GLOBALKEPRI.COM, JAKARTA – Pemerintah Kabupaten Kepulauan Anambas bersama Kementerian Kelautan dan Perikanan (KKP) RI terus memperkuat koordinasi dalam mendorong pembangunan kawasan pesisir dan pulau-pulau kecil terluar. Hal tersebut dibahas dalam pertemuan Bupati Kepulauan Anambas, Aneng, dengan Direktur Pesisir dan Pulau-Pulau Kecil Direktorat Jenderal Pengelolaan Kelautan KKP RI, Dr. Ahmad Aris, S.P., M.Si., di Jakarta, Selasa (28/7/2026).
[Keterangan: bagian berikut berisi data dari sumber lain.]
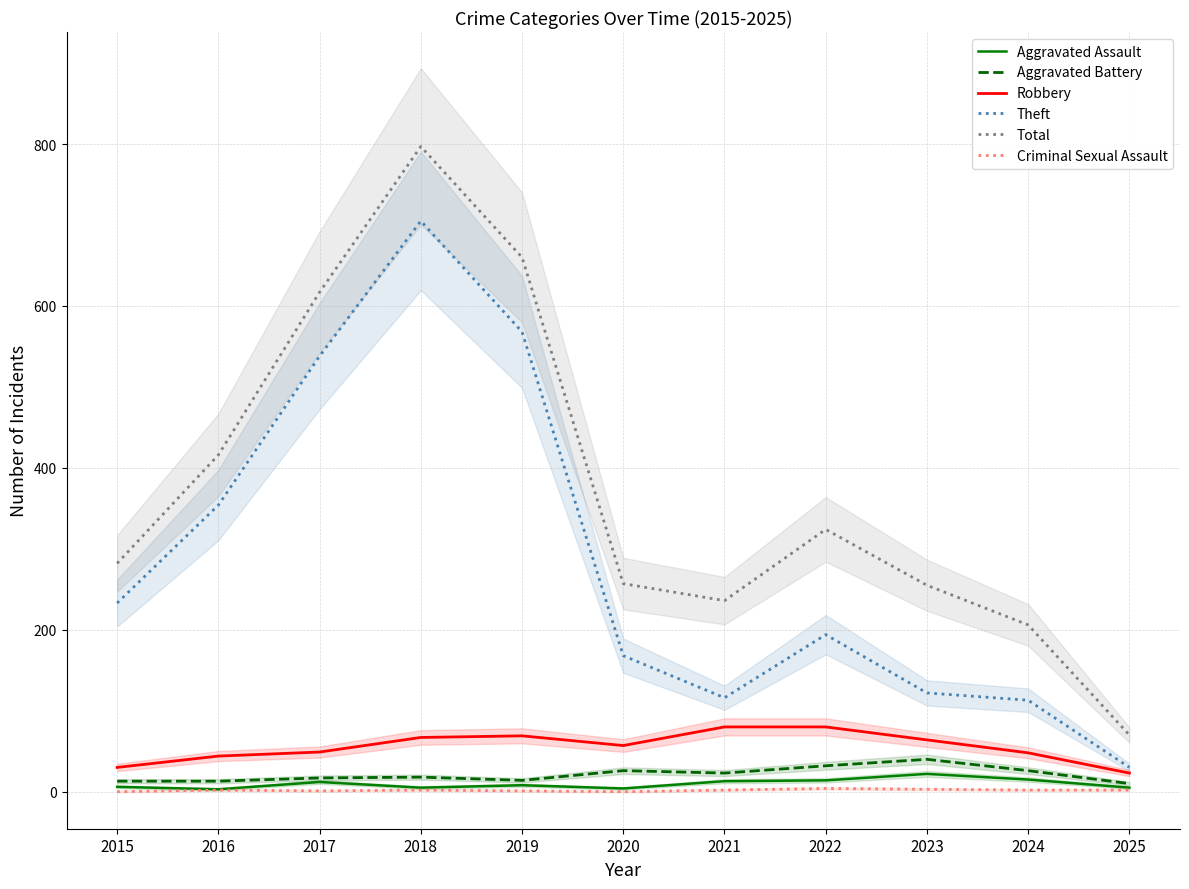

What is the greatest value displayed?

797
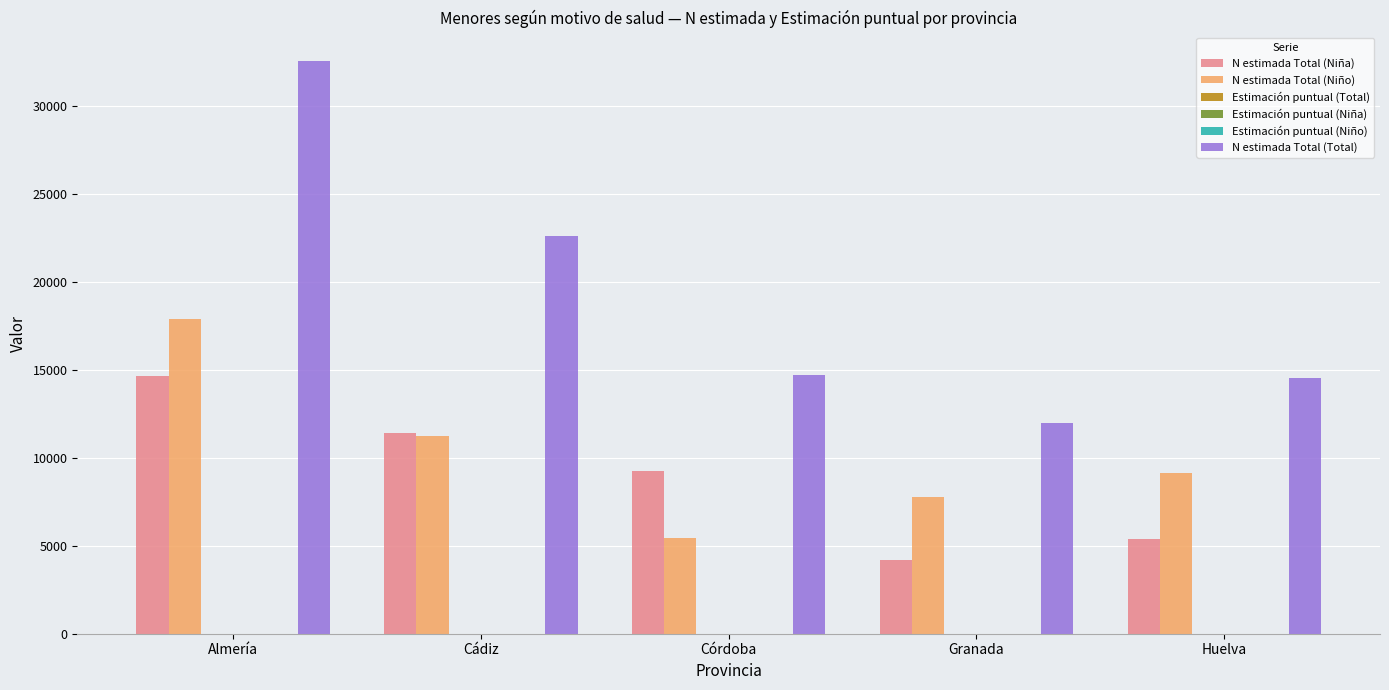

How many distinct data groups are displayed?

6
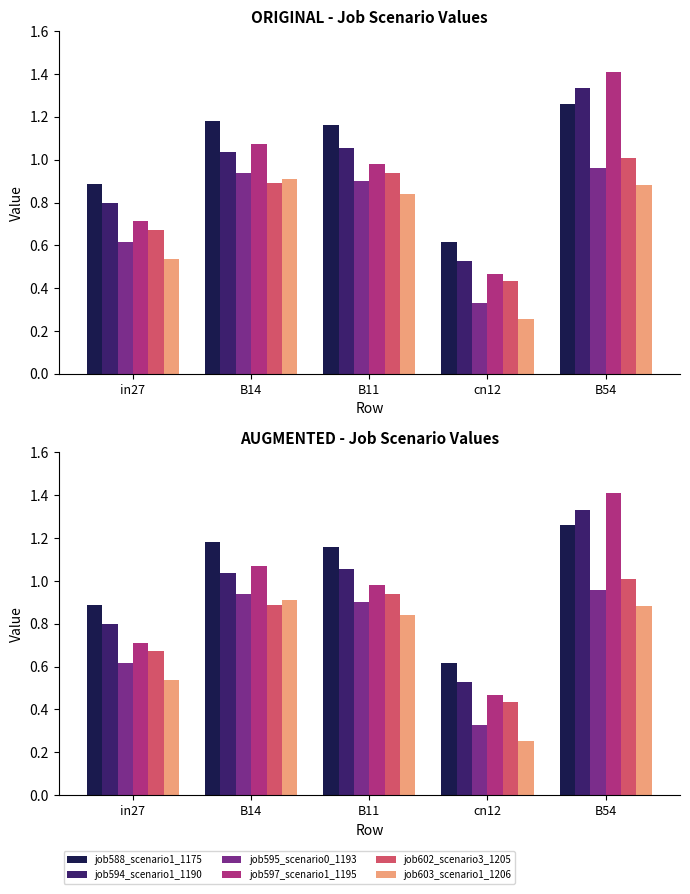

What is the highest value of the job594_scenario1_1190 series?

1.3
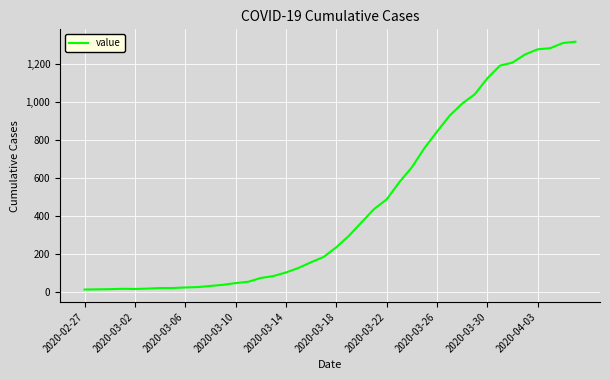

What is the maximum value shown in the chart?

1319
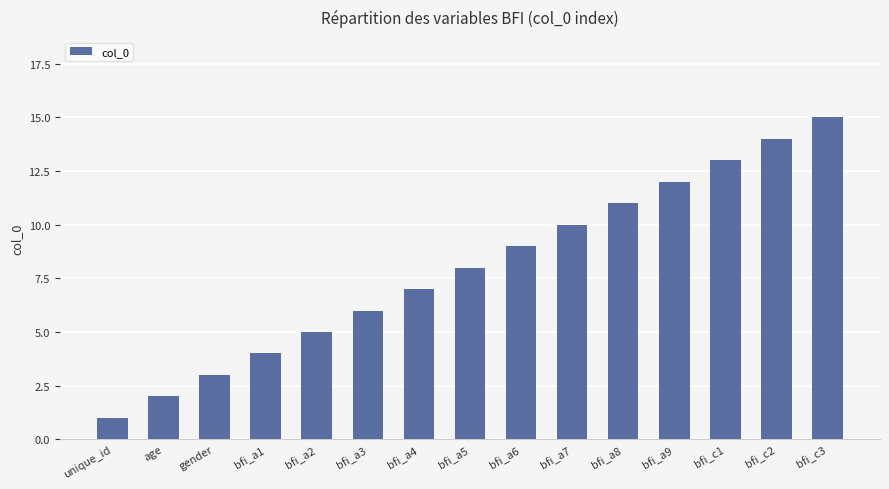

Does the chart contain any negative values?

No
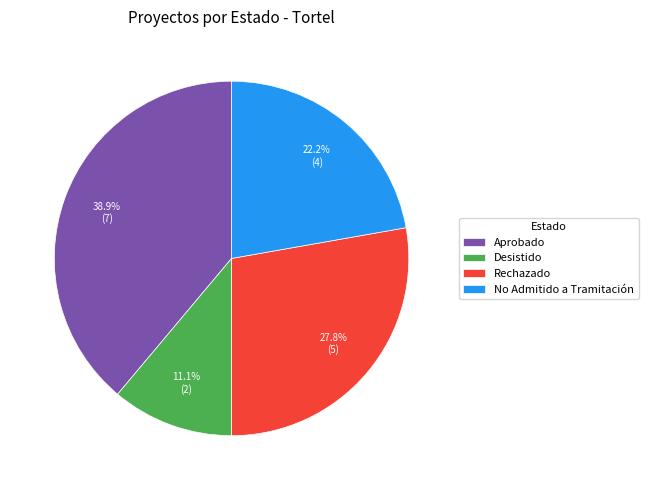

To the nearest percent, what portion does No Admitido a Tramitación represent?

22%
Pertemuan tersebut difokuskan pada persiapan implementasi Program Kampung Nelayan Merah Putih sekaligus penyusunan langkah strategis pengembangan pulau-pulau kecil terluar yang menjadi salah satu aset penting Kabupaten Kepulauan Anambas sebagai wilayah perbatasan Indonesia.
Dalam rapat koordinasi, kedua belah pihak membahas berbagai aspek teknis pelaksanaan program, mulai dari penentuan lokasi prioritas, pemetaan potensi dan kebutuhan masyarakat nelayan, penyediaan infrastruktur pendukung, hingga penguatan sinergi lintas sektor agar program dapat berjalan secara efektif, tepat sasaran, dan berkelanjutan.
Selain membahas Kampung Nelayan Merah Putih, pertemuan juga menyoroti upaya optimalisasi pemanfaatan potensi kelautan dan perikanan di pulau-pulau kecil terluar. Pengembangan kawasan tersebut dinilai memiliki peran strategis, tidak hanya dalam meningkatkan kesejahteraan masyarakat pesisir, tetapi juga memperkuat kehadiran negara di wilayah perbatasan.
Bupati Kepulauan Anambas, Aneng, mengatakan dukungan KKP RI menjadi langkah penting dalam mempercepat pembangunan wilayah kepulauan yang memiliki karakteristik geografis berbeda dengan daerah daratan.
Menurutnya, Program Kampung Nelayan Merah Putih diharapkan mampu meningkatkan produktivitas masyarakat pesisir melalui penguatan sarana pendukung, pemberdayaan nelayan, serta pengembangan ekonomi berbasis potensi lokal.
"Kami menyampaikan apresiasi kepada Kementerian Kelautan dan Perikanan yang terus memberikan perhatian kepada Kabupaten Kepulauan Anambas. Pemerintah daerah siap berkolaborasi agar Program Kampung Nelayan Merah Putih dapat berjalan maksimal dan memberikan dampak nyata bagi kesejahteraan masyarakat nelayan sekaligus mempercepat pembangunan pulau-pulau kecil terluar," ujar Aneng.
Direktur Pesisir dan Pulau-Pulau Kecil KKP RI, Dr. Ahmad Aris, menegaskan bahwa pembangunan kawasan pesisir tidak dapat dilakukan secara parsial, melainkan membutuhkan kolaborasi yang erat antara pemerintah pusat dan pemerintah daerah.
Ia menyebut Kabupaten Kepulauan Anambas memiliki potensi besar di sektor kelautan dan perikanan serta posisi strategis sebagai kawasan perbatasan yang harus terus diperkuat melalui pembangunan yang terencana dan berkelanjutan.
"Program Kampung Nelayan Merah Putih merupakan salah satu upaya pemerintah dalam meningkatkan kesejahteraan masyarakat pesisir. Dengan dukungan pemerintah daerah, kami optimistis program ini dapat berjalan optimal sekaligus memperkuat pengelolaan pulau-pulau kecil terluar sebagai bagian penting dari wilayah kedaulatan Indonesia," jelasnya.
Melalui koordinasi tersebut, Pemkab Kepulauan Anambas dan KKP RI sepakat untuk terus memperkuat sinergi dalam mempercepat pelaksanaan Program Kampung Nelayan Merah Putih serta mendorong pengembangan kawasan pesisir yang berdaya saing.
Kolaborasi ini diharapkan mampu menghadirkan manfaat nyata bagi masyarakat nelayan, meningkatkan pertumbuhan ekonomi daerah, serta memperkuat peran pulau-pulau kecil terluar sebagai garda depan Negara Kesatuan Republik Indonesia.